**Short task**
Copy verbatim the lines of the items below, from the line containing "family: Ericaceae" up to and including the final line of the items.

━━━━━━

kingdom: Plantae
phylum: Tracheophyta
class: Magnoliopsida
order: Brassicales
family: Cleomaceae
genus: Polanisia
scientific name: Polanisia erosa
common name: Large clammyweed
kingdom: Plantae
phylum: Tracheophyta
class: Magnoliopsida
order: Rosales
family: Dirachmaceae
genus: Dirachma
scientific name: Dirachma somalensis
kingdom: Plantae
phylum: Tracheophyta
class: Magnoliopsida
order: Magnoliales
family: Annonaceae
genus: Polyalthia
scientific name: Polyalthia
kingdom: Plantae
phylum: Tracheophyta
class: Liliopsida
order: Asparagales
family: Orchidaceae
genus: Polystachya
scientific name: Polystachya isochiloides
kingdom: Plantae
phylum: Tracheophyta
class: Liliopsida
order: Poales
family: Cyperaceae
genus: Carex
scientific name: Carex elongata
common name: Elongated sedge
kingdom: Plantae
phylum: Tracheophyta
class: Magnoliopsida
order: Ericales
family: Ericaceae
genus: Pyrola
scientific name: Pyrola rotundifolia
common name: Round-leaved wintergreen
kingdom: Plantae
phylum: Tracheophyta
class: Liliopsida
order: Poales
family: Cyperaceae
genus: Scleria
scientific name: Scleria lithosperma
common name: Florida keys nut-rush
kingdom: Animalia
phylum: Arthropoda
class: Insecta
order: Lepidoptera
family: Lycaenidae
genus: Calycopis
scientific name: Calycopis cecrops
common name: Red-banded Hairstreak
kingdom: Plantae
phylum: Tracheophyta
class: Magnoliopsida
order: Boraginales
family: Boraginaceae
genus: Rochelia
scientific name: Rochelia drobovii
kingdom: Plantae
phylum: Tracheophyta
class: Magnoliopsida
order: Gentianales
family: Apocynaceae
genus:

━━━━━━

**Task result**
family: Ericaceae
genus: Pyrola
scientific name: Pyrola rotundifolia
common name: Round-leaved wintergreen
kingdom: Plantae
phylum: Tracheophyta
class: Liliopsida
order: Poales
family: Cyperaceae
genus: Scleria
scientific name: Scleria lithosperma
common name: Florida keys nut-rush
kingdom: Animalia
phylum: Arthropoda
class: Insecta
order: Lepidoptera
family: Lycaenidae
genus: Calycopis
scientific name: Calycopis cecrops
common name: Red-banded Hairstreak
kingdom: Plantae
phylum: Tracheophyta
class: Magnoliopsida
order: Boraginales
family: Boraginaceae
genus: Rochelia
scientific name: Rochelia drobovii
kingdom: Plantae
phylum: Tracheophyta
class: Magnoliopsida
order: Gentianales
family: Apocynaceae
genus:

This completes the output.